Four minutes of air left.
The scallop had buried itself deeply into the sand. It was ready for an afternoon nap in front of the prawn racing. My leg in its mouth didn’t seem to be bothering him at all.
A gentle rumbling sound echoed around.
What was it?
He’d come to pluck me from the icy waters in the nick of time. He’d stopped the usual routine of twenty-four seven grazing and even now, as my air ran out, was thundering towards me in a speedboat. No doubt he’d travelled to the harbour in St.Tropez where he’d played some cunning trick to divert attention from a very quick and very snazzy speedboat. Either that or he’d just pushed the owner in the sea and made off with the sleek vessel. And now he was whipping across the waves of the ocean in a final, desperate attempt to rescue me.

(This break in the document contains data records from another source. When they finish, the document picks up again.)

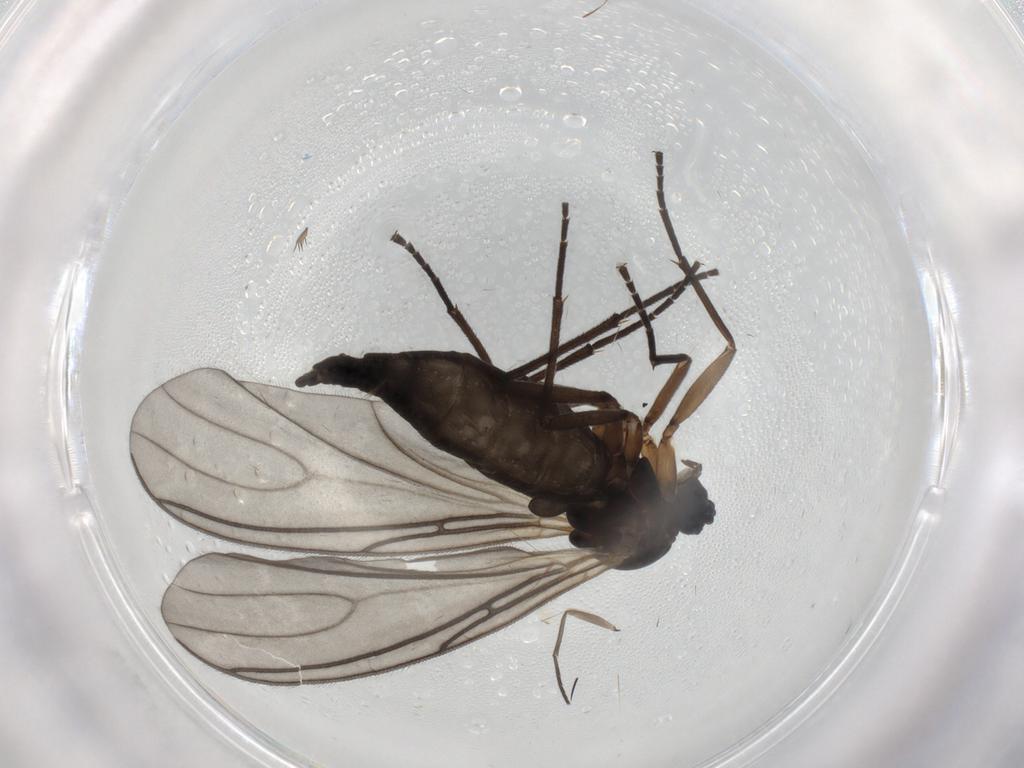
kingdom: Animalia
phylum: Arthropoda
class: Insecta
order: Diptera
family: Sciaridae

Thank goodness for donkeys!
I swivelled my head round and looked upwards. Anytime now, I’d see the turbulence and foaming water caused by the spinning propellers of Ripley’s rescue boat. Then he’d plunge into the depths, swim down towards (chewing grass, most likely... either that or a kebab...) and pluck me from this watery finale I was facing.
And I waited.
And I waited.
Three minutes of air left.
The sound echoed around even more.
It was as if it was coming from beneath me. That was it! Ripley was burrowing through the centre of the Earth from his favourite grazing-hole in Nidderdale and, any second now, was about to burst from the ocean floor like a rampant bedspring.
I waited again.
And I waited again.
And I waited again.
Then, suddenly, from the ocean, burst absolutely nothing.
Two minutes of air left.
I listened again. The echoing came even louder.
It was close-by...
And seemed to be getting closer...
It was snoring!
I twisted. I turned. I pushed. I pulled. I opened my Underwater-Bear-Thesaurus (For Use In Case of Emergencies) ® and checked it.
Then I twirled. I rotated. I shoved. I heaved.

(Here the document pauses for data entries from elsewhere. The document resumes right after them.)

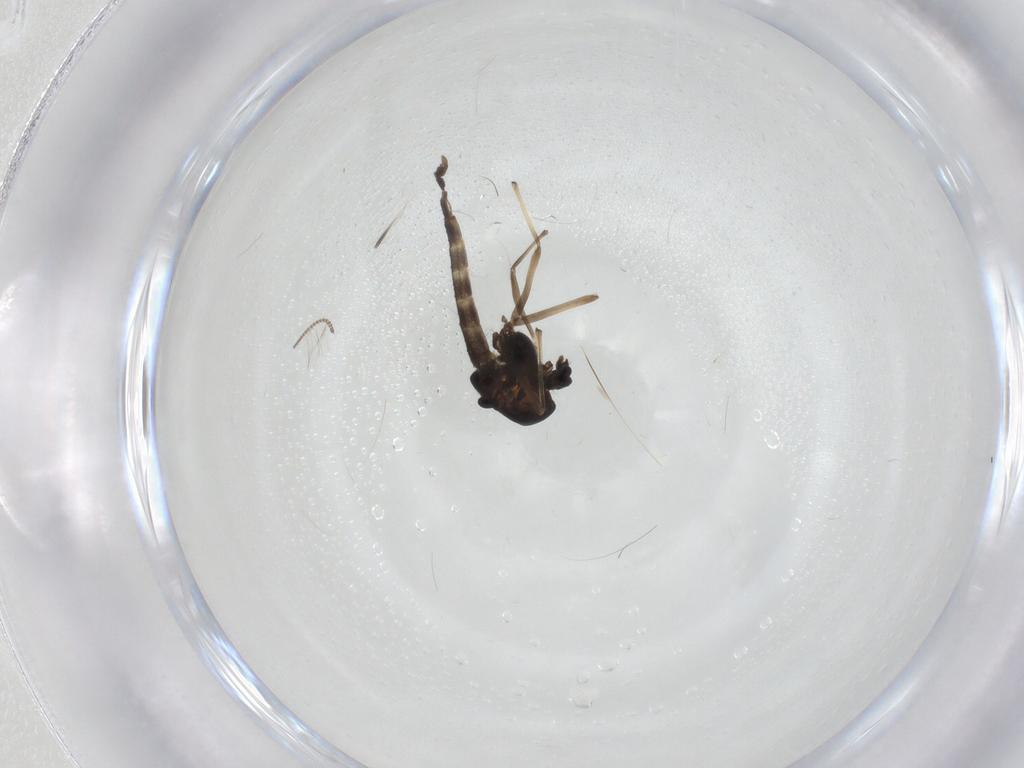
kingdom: Animalia
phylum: Arthropoda
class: Insecta
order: Diptera
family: Chironomidae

I even hummed ‘Happy Birthday to Me’ to myself (in the style of Frederic Chopin, Piano Sonata No.2 in B minor, Op.35) –if this blooming scallop wasn’t going to let go of my leg then it would be the last time I ever heard that annoying song. Or any song come to think of it.
I looked down at the snoring scallop. There was no movement at all. Not even a flicker. The scallop was nicely settled for its afternoon nap. I hadn’t realised he could be so shellfish.

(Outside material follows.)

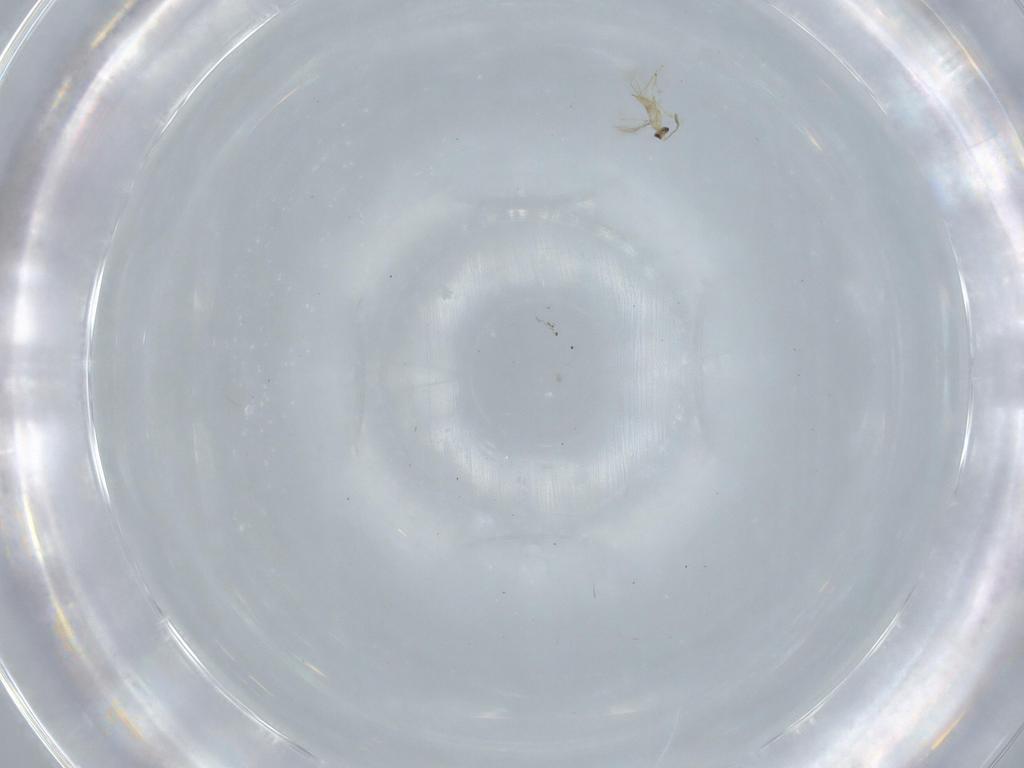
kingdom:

I tugged, I heaved, and I kicked and I punched. I referred to my Underwater-Bear-Thesaurus (Use In Case of Emergencies) ® but, in the rush to find some suitable alternatives, I flicked open the wrong digital pages and ended up poaching, fricasseeing and buying a small, yet highly decorative, pair of underpants on eBay.
Then ‘Happy blooming Birthday’ (this time in the style of Al Tabor, circa 1940) popped into my head again.
“Good Bye Vincent!” I whispered through closed lips. I’d already learnt my lesson about not speaking out aloud underwater. “Goodbye – forever!” My eyes watered. At least I think they did. It’s hard to tell when you’re submerged under millions of cubic metres of brine.
One minute of air left.
A tiny fish swam past.
“Good bye little fish”
I looked up at the darkness above my head.
Everything was black.
“Stop, Vincent!” I thought again.
But the thought was out loud and a bubble of oxygen escaped from the mask. I gasped. It was the last bubble left in the tank and I watched as it floated up towards the surface of the sea.
I was out of luck.
Out of time.
And out of oxygen.
I was doomed!
TO BE CONTINUED...
*Automatic Release Volcanic Mist Spray Deodorant ®: Ideal for adding to the body to affect body odour and the smell associated with bacterial breakdown of perspiration in armpits, feet and other areas of the body. Tiny crystals of the Automatic Release Volcanic Mist Spray Deodorant ® are planted inside shirts, shoes or underpants and when rubbed quickly and rigorously together provide 72 ½ hours of protection. In other words, it stops you stinking!